== Segment start ==

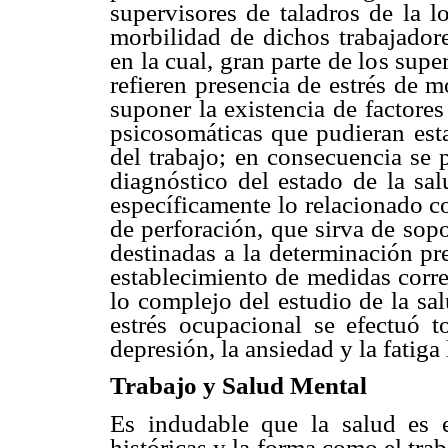
supervisores de taladros de la l
morbilidad de dichos trabajadore
en la cual, gran parte de los supe
refieren presencia de estrés de 
suponer la existencia de factores
psicosomáticas que pudieran esta
del trabajo; en consecuencia se 
diagnóstico del estado de la sal
específicamente lo relacionado co
de perforación, que sirva de sopo
destinadas a la determinación pr
establecimiento de medidas corre
lo complejo del estudio de la sal
estrés ocupacional se efectuó
depresión, la ansiedad y la fatiga 
Trabajo y Salud Mental
Es indudable que la salud es 
históricas y la forma como el tra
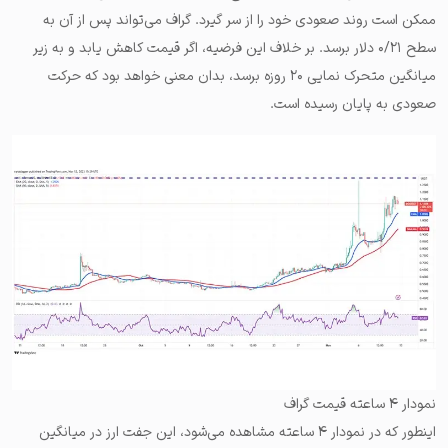
ممکن است روند صعودی خود را از سر گیرد. گراف می‌تواند پس از آن به
سطح ۰/۲۱ دلار برسد. بر خلاف این فرضیه، اگر قیمت کاهش یابد و به زیر
میانگین متحرک نمایی ۲۰ روزه برسد، بدان معنی خواهد بود که حرکت
صعودی به پایان رسیده است.
نمودار ۴ ساعته قیمت گراف
اینطور که در نمودار ۴ ساعته مشاهده می‌شود، این جفت ارز در میانگین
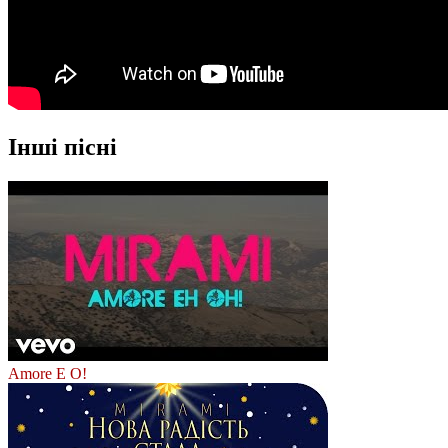
Інші пісні
Amore E O!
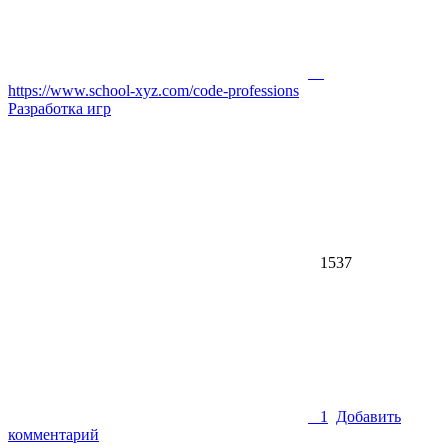
https://www.school-xyz.com/code-professions
Разработка игр
1537
1
Добавить
комментарий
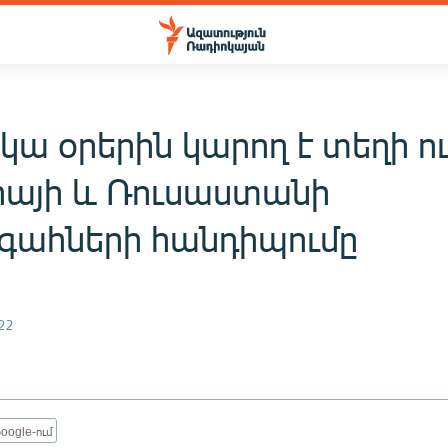
ա օրերին կարող է տեղի ո
իայի և Ռուսաստանի
ահների հանդիպումը
22
oogle-ում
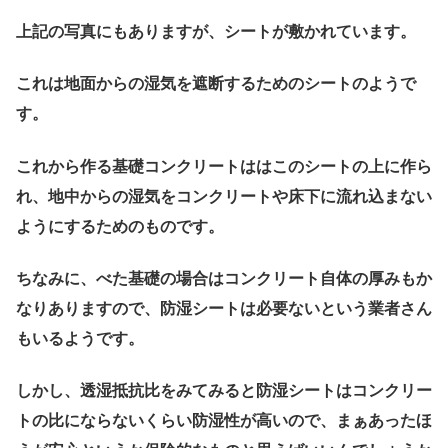
上記の写真にもありますが、シートが敷かれています。
これは地面からの湿気を遮断するためのシートのようで
す。
これから作る基礎コンクリートははこのシートの上に作ら
れ、
地中からの湿気をコンクリートや床下に流れ込まない
ようにするためのもの
です。
ちなみに、べた基礎の場合はコンクリート自体の厚みもか
なりありますので、防湿シートは必要ないという業者さん
もいるようです。
しかし、透湿抵抗比をみてみると防湿シートはコンクリー
トの比にならないくらい防湿性が高いので、まぁあったほ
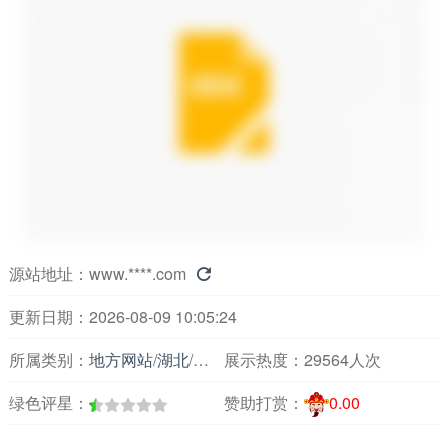
源站地址：
www.****.com

更新日期：2026-08-09 10:05:24
所属类别：
地方网站
/
湖北
/
人才市场
展示热度：
29564人次
绿色评星：
赞助打赏：
0.00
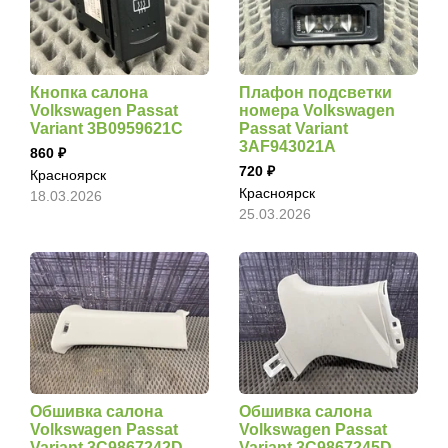
Кнопка салона
Плафон подсветки
Volkswagen Passat
номера Volkswagen
Variant 3B0959621C
Passat Variant
3AF943021A
860
720
Красноярск
Красноярск
18.03.2026
25.03.2026
Обшивка салона
Обшивка салона
Volkswagen Passat
Volkswagen Passat
Variant 3C9867242D
Variant 3C9867245D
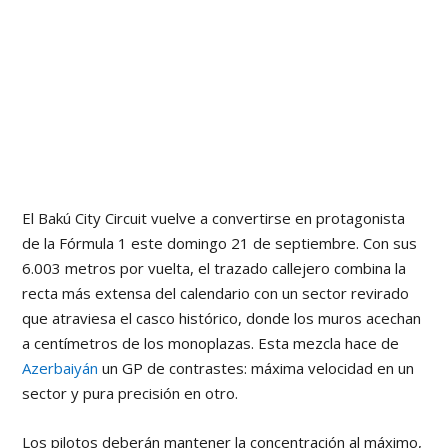
El Bakú City Circuit vuelve a convertirse en protagonista
de la Fórmula 1 este domingo 21 de septiembre. Con sus
6.003 metros por vuelta, el trazado callejero combina la
recta más extensa del calendario con un sector revirado
que atraviesa el casco histórico, donde los muros acechan
a centímetros de los monoplazas. Esta mezcla hace de
Azerbaiyán
un GP de contrastes: máxima velocidad en un
sector y pura precisión en otro.
Los pilotos deberán mantener la concentración al máximo,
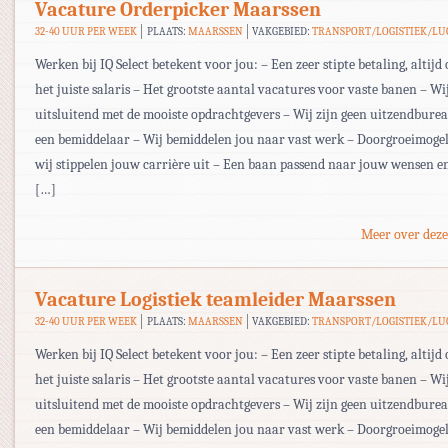
Vacature Orderpicker Maarssen
32-40 UUR PER WEEK
PLAATS:
MAARSSEN
VAKGEBIED:
TRANSPORT/LOGISTIEK/L
Werken bij IQ Select betekent voor jou: – Een zeer stipte betaling, altijd 
het juiste salaris – Het grootste aantal vacatures voor vaste banen – W
uitsluitend met de mooiste opdrachtgevers – Wij zijn geen uitzendbur
een bemiddelaar – Wij bemiddelen jou naar vast werk – Doorgroeimogel
wij stippelen jouw carrière uit – Een baan passend naar jouw wensen en
[…]
Meer over deze
Vacature Logistiek teamleider Maarssen
32-40 UUR PER WEEK
PLAATS:
MAARSSEN
VAKGEBIED:
TRANSPORT/LOGISTIEK/L
Werken bij IQ Select betekent voor jou: – Een zeer stipte betaling, altijd 
het juiste salaris – Het grootste aantal vacatures voor vaste banen – W
uitsluitend met de mooiste opdrachtgevers – Wij zijn geen uitzendbur
een bemiddelaar – Wij bemiddelen jou naar vast werk – Doorgroeimogel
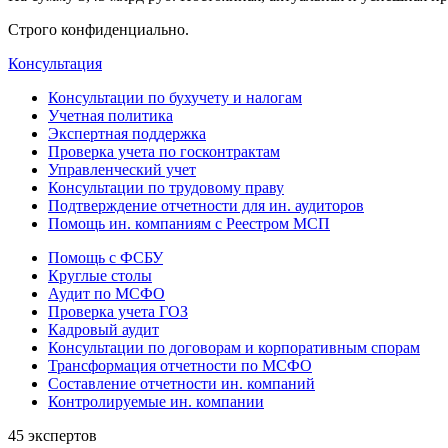
Строго конфиденциально.
Консультация
Консультации по бухучету и налогам
Учетная политика
Экспертная поддержка
Проверка учета по госконтрактам
Управленческий учет
Консультации по трудовому праву
Подтверждение отчетности для ин. аудиторов
Помощь ин. компаниям с Реестром МСП
Помощь с ФСБУ
Круглые столы
Аудит по МСФО
Проверка учета ГОЗ
Кадровый аудит
Консультации по договорам и корпоративным спорам
Трансформация отчетности по МСФО
Составление отчетности ин. компаний
Контролируемые ин. компании
45 экспертов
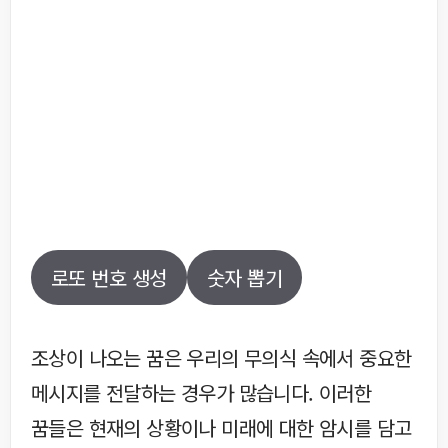
로또 번호 생성
숫자 뽑기
조상이 나오는 꿈은 우리의 무의식 속에서 중요한
메시지를 전달하는 경우가 많습니다. 이러한
꿈들은 현재의 상황이나 미래에 대한 암시를 담고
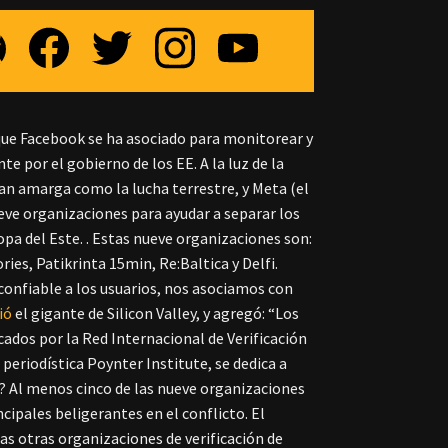
 que Facebook se ha asociado para monitorear y
e por el gobierno de los EE. A la luz de la
tan amarga como la lucha terrestre, y Meta (el
ve organizaciones para ayudar a separar los
ropa del Este. . Estas nueve organizaciones son:
es, Patikrinta 15min, Re:Baltica y Delfi.
confiable a los usuarios, nos asociamos con
ió
el gigante de Silicon Valley, y agregó: “Los
cados por la Red Internacional de Verificación
 periodística Poynter Institute, se dedica a
o? Al menos cinco de las nueve organizaciones
cipales beligerantes en el conflicto. El
s otras organizaciones de verificación de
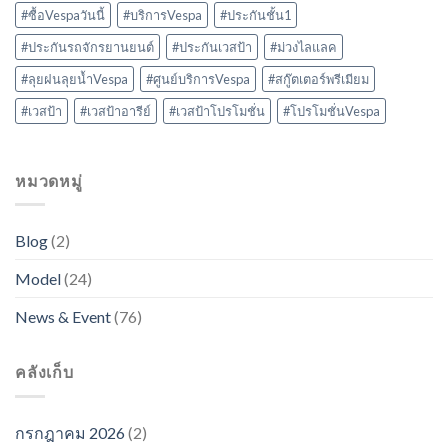
#ซื้อVespaวันนี้
#บริการVespa
#ประกันชั้น1
#ประกันรถจักรยานยนต์
#ประกันเวสป้า
#ม่วงไลแลค
#ลุยฝนลุยน้ำVespa
#ศูนย์บริการVespa
#สกู๊ตเตอร์พรีเมียม
#เวสป้า
#เวสป้าอารีย์
#เวสป้าโปรโมชั่น
#โปรโมชั่นVespa
หมวดหมู่
Blog
(2)
Model
(24)
News & Event
(76)
คลังเก็บ
กรกฎาคม 2026
(2)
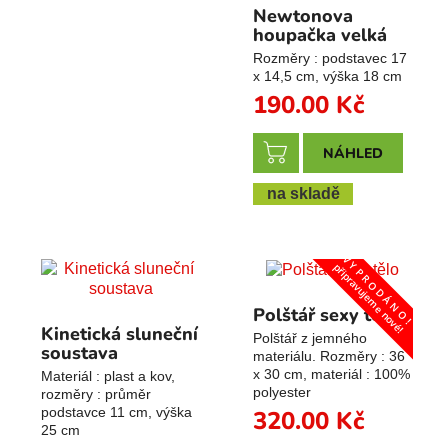
Newtonova
houpačka velká
Rozměry : podstavec 17
x 14,5 cm, výška 18 cm
190.00
Kč
NÁHLED
na skladě
V Y P R O D Á N O !
připravujeme nové!
Polštář sexy tělo
Kinetická sluneční
Polštář z jemného
soustava
materiálu. Rozměry : 36
x 30 cm, materiál : 100%
Materiál : plast a kov,
polyester
rozměry : průměr
podstavce 11 cm, výška
320.00
Kč
25 cm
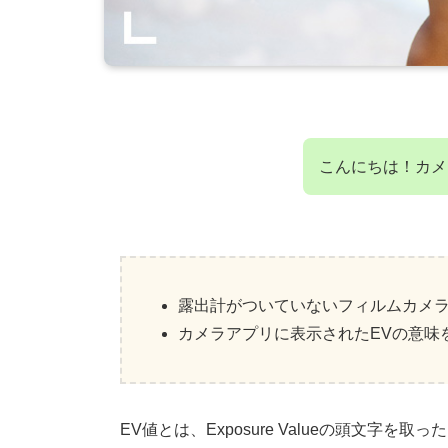
こんにちは！カメ
露出計がついていないフィルムカメ
カメラアプリに表示されたEVの意味
EV値とは、Exposure Valueの頭文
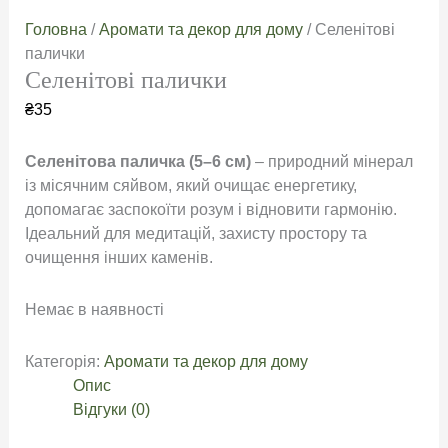
Головна
/
Аромати та декор для дому
/ Селенітові
палички
Селенітові палички
₴
35
Селенітова паличка (5–6 см)
– природний мінерал
із місячним сяйвом, який очищає енергетику,
допомагає заспокоїти розум і відновити гармонію.
Ідеальний для медитацій, захисту простору та
очищення інших каменів.
Немає в наявності
Категорія:
Аромати та декор для дому
Опис
Відгуки (0)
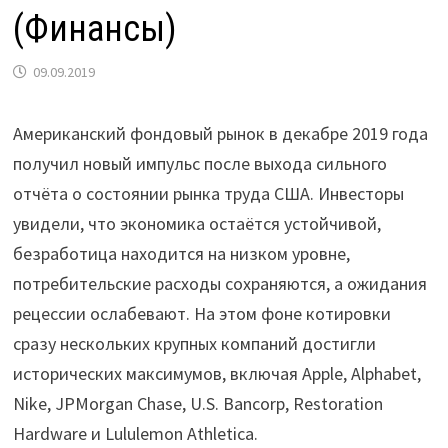
(Финансы)
09.09.2019
Американский фондовый рынок в декабре 2019 года
получил новый импульс после выхода сильного
отчёта о состоянии рынка труда США. Инвесторы
увидели, что экономика остаётся устойчивой,
безработица находится на низком уровне,
потребительские расходы сохраняются, а ожидания
рецессии ослабевают. На этом фоне котировки
сразу нескольких крупных компаний достигли
исторических максимумов, включая Apple, Alphabet,
Nike, JPMorgan Chase, U.S. Bancorp, Restoration
Hardware и Lululemon Athletica.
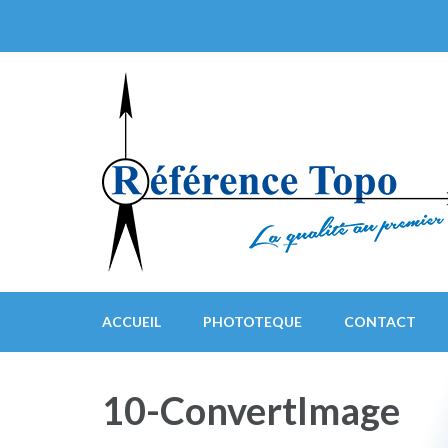
ACCUEIL
PHOTOTEQUE
CONTACT
10-ConvertImage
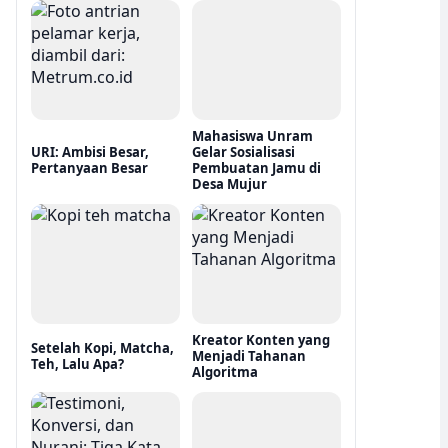
Mahasiswa Unram
URI: Ambisi Besar,
Gelar Sosialisasi
Pertanyaan Besar
Pembuatan Jamu di
Desa Mujur
Kreator Konten yang
Setelah Kopi, Matcha,
Menjadi Tahanan
Teh, Lalu Apa?
Algoritma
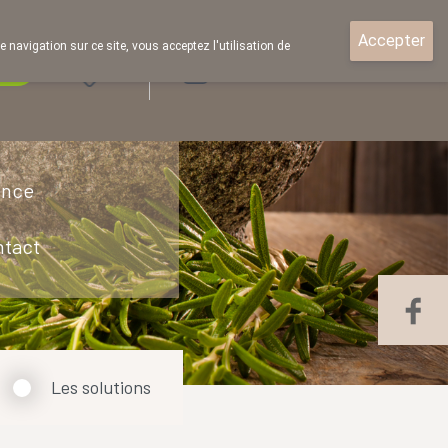
Accepter
e navigation sur ce site, vous acceptez l'utilisation de
rde
Login
ence
ntact
Les solutions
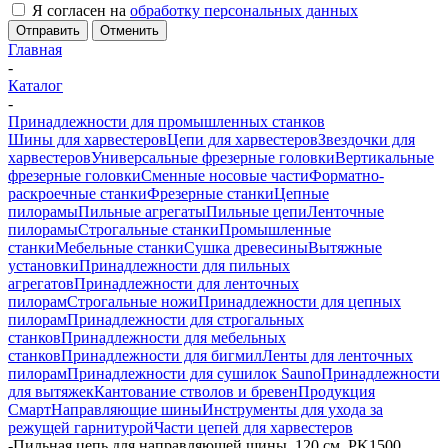
Я согласен на
обработку персональных данных
Отменить
Главная
-
Каталог
-
Принадлежности для промышленных станков
Шины для харвестеров
Цепи для харвестеров
Звездочки для
харвестеров
Универсальные фрезерные головки
Вертикальные
фрезерные головки
Сменные носовые части
Форматно-
раскроечные станки
Фрезерные станки
Цепные
пилорамы
Пильные агрегаты
Пильные цепи
Ленточные
пилорамы
Строгальные станки
Промышленные
станки
Мебельные станки
Сушка древесины
Вытяжные
установки
Принадлежности для пильных
агрегатов
Принадлежности для ленточных
пилорам
Строгальные ножи
Принадлежности для цепных
пилорам
Принадлежности для строгальных
станков
Принадлежности для мебельных
станков
Принадлежности для бигмил
Ленты для ленточных
пилорам
Принадлежности для сушилок Sauno
Принадлежности
для вытяжек
Кантование стволов и бревен
Продукция
Смарт
Направляющие шины
Инструменты для ухода за
режущей гарнитурой
Части цепей для харвестеров
-
Пильная цепь для направляющей шины, 120 см, PK1500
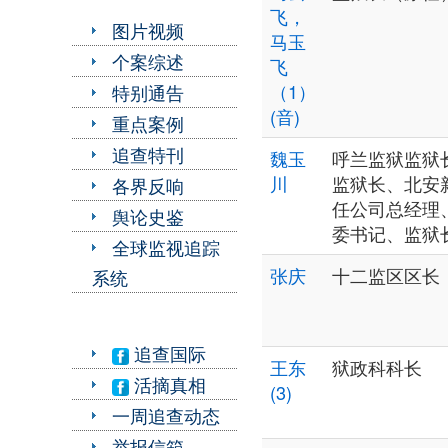
飞，
图片视频
马玉
个案综述
飞
（1）
特别通告
(音)
重点案例
追查特刊
魏玉
呼兰监狱监狱
川
监狱长、北安
各界反响
任公司总经理
舆论史鉴
委书记、监狱
全球监视追踪
张庆
十二监区区长
系统
追查国际
王东
狱政科科长
活摘真相
(3)
一周追查动态
举报信箱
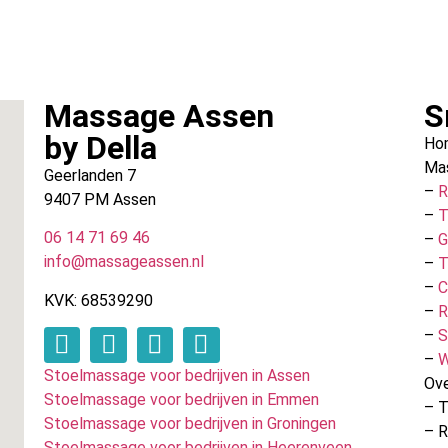
Massage Assen
S
by Della
Ho
Ma
Geerlanden 7
–
R
9407 PM Assen
–
T
06 14 71 69 46
–
G
info@massageassen.nl
–
T
–
C
KVK: 68539290
–
R
–
S
–
W
Stoelmassage voor bedrijven in Assen
Ove
Stoelmassage voor bedrijven in Emmen
– T
Stoelmassage voor bedrijven in Groningen
– 
Stoelmassage voor bedrijven in Heerenveen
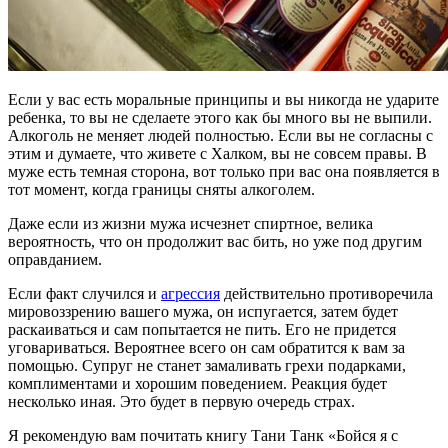
Если у вас есть моральные принципы и вы никогда не ударите
ребенка, то вы не сделаете этого как бы много вы не выпили.
Алкоголь не меняет людей полностью. Если вы не согласны с
этим и думаете, что живете с Халком, вы не совсем правы. В
муже есть темная сторона, вот только при вас она появляется в
тот момент, когда границы сняты алкоголем.
Даже если из жизни мужа исчезнет спиртное, велика
вероятность, что он продолжит вас бить, но уже под другим
оправданием.
Если факт случился и
агрессия
действительно противоречила
мировоззрению вашего мужа, он испугается, затем будет
раскаиваться и сам попытается не пить. Его не придется
уговариваться. Вероятнее всего он сам обратится к вам за
помощью. Супруг не станет замаливать грехи подарками,
комплиментами и хорошим поведением. Реакция будет
несколько иная. Это будет в первую очередь страх.
Я рекомендую вам почитать книгу Тани Танк «Бойся я с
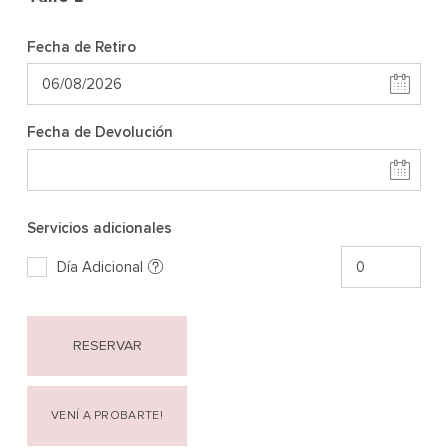
Fecha de Retiro
Fecha de Devolución
Servicios adicionales
Día Adicional
RESERVAR
VENÍ A PROBARTE!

== Segment end ==

DIRECTIVE –
If a line in the records contains "para", report it.

RESULT OF THIS EXERCISE –
 que Facebook se ha asociado para monitorear y
ve organizaciones para ayudar a separar los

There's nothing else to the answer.